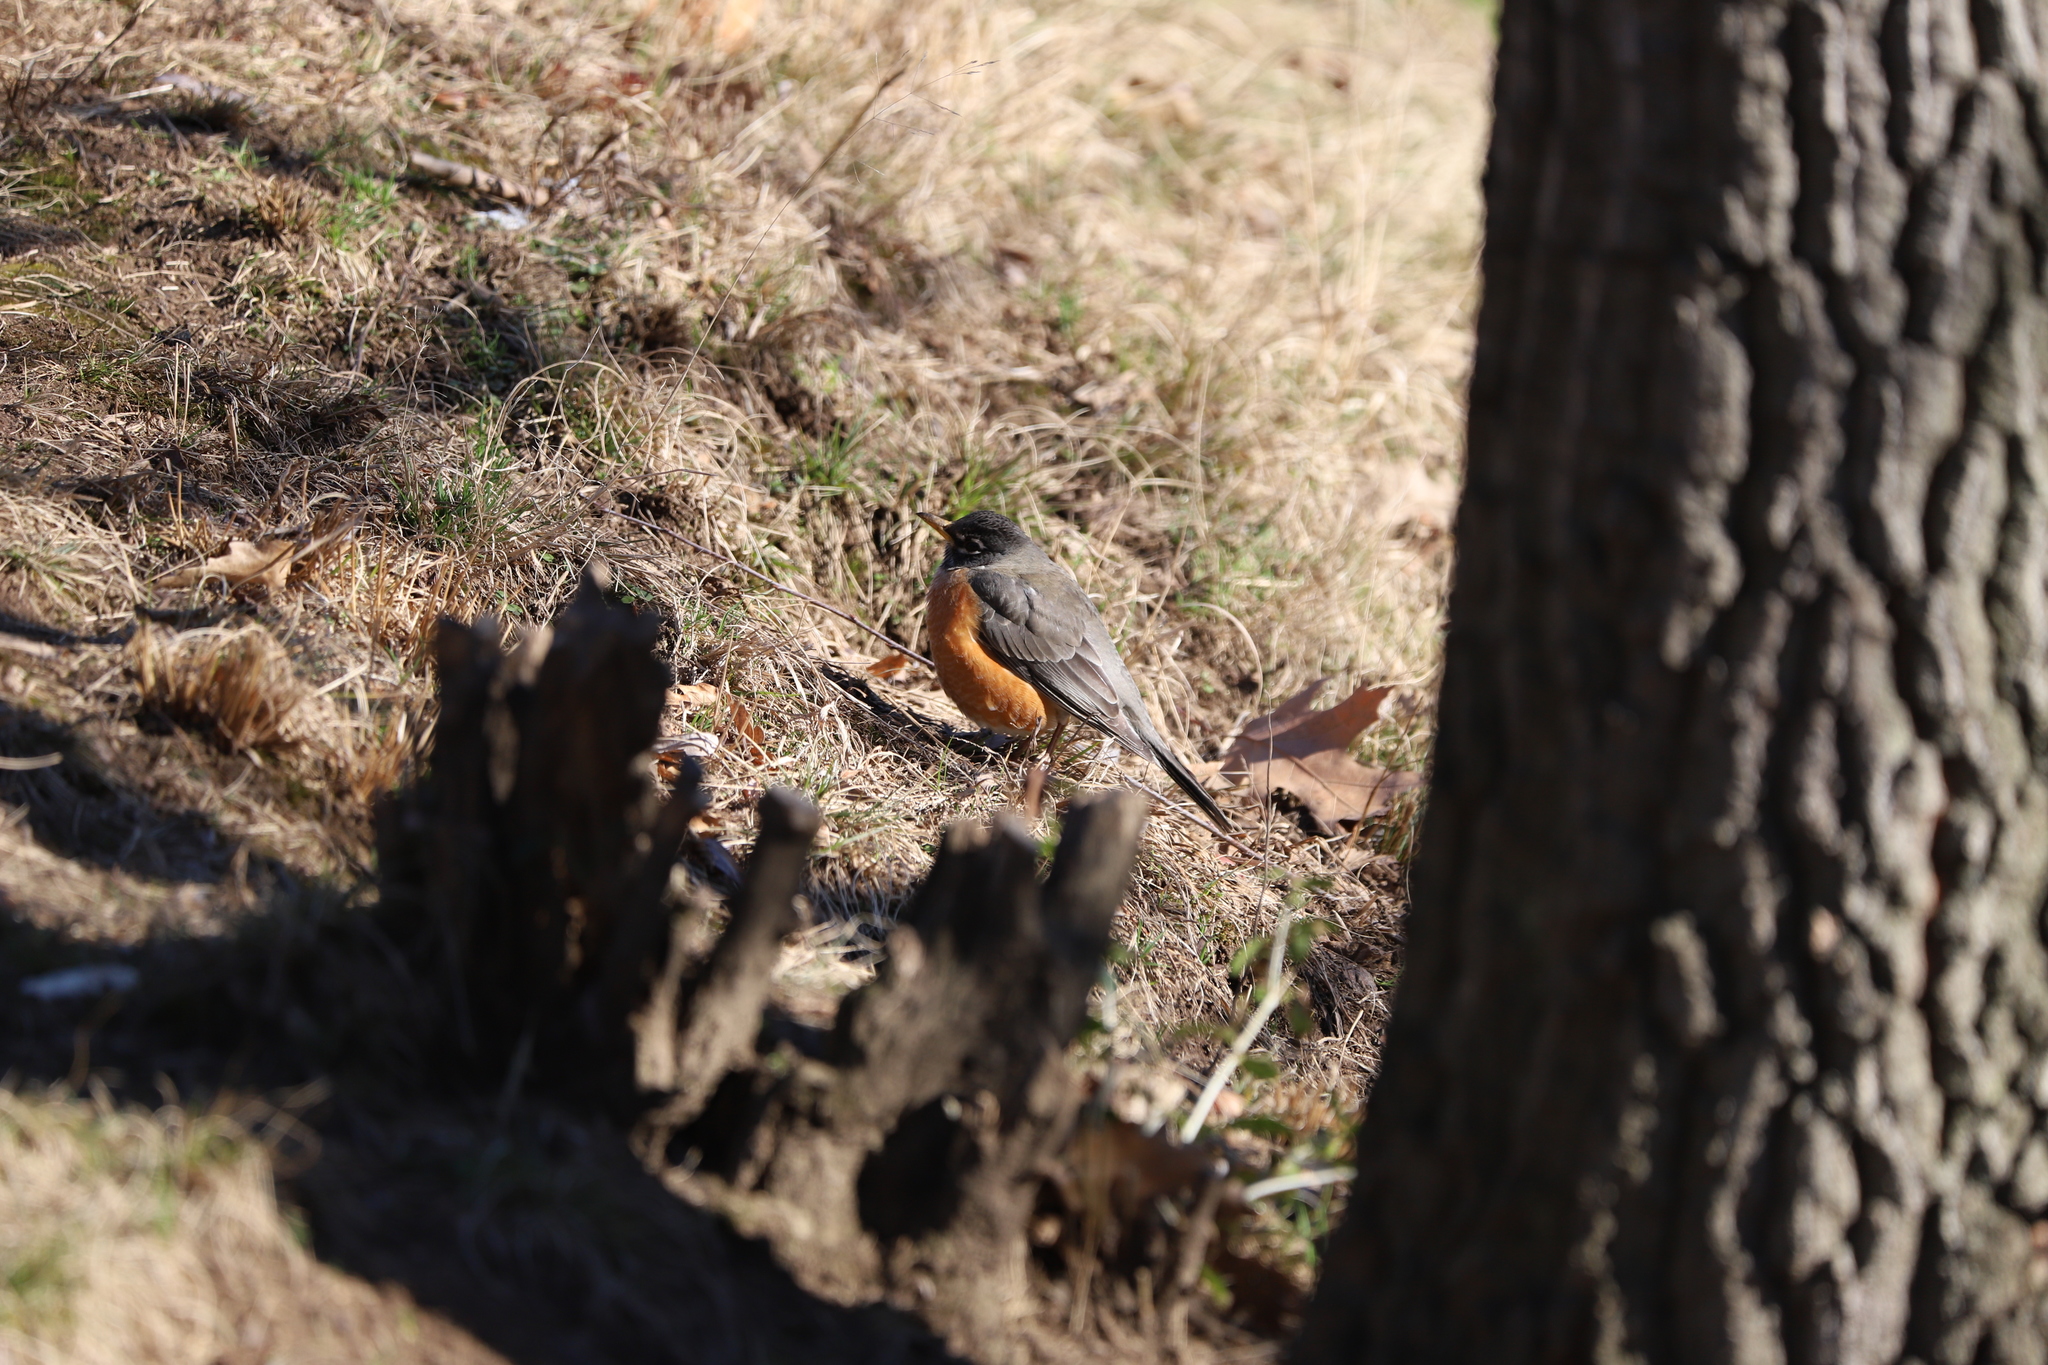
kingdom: Animalia
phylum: Chordata
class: Aves
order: Passeriformes
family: Turdidae
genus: Turdus
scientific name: Turdus migratorius
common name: American robin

- Stated exercise -
Put every line of the items above into a Markdown table with two columns, Row and Line, numbering the rows and leaving out blank lines. Leave the pictures out of the table.

- Worked solution -
| Row | Line |
|---|---|
| 1 | kingdom: Animalia |
| 2 | phylum: Chordata |
| 3 | class: Aves |
| 4 | order: Passeriformes |
| 5 | family: Turdidae |
| 6 | genus: Turdus |
| 7 | scientific name: Turdus migratorius |
| 8 | common name: American robin |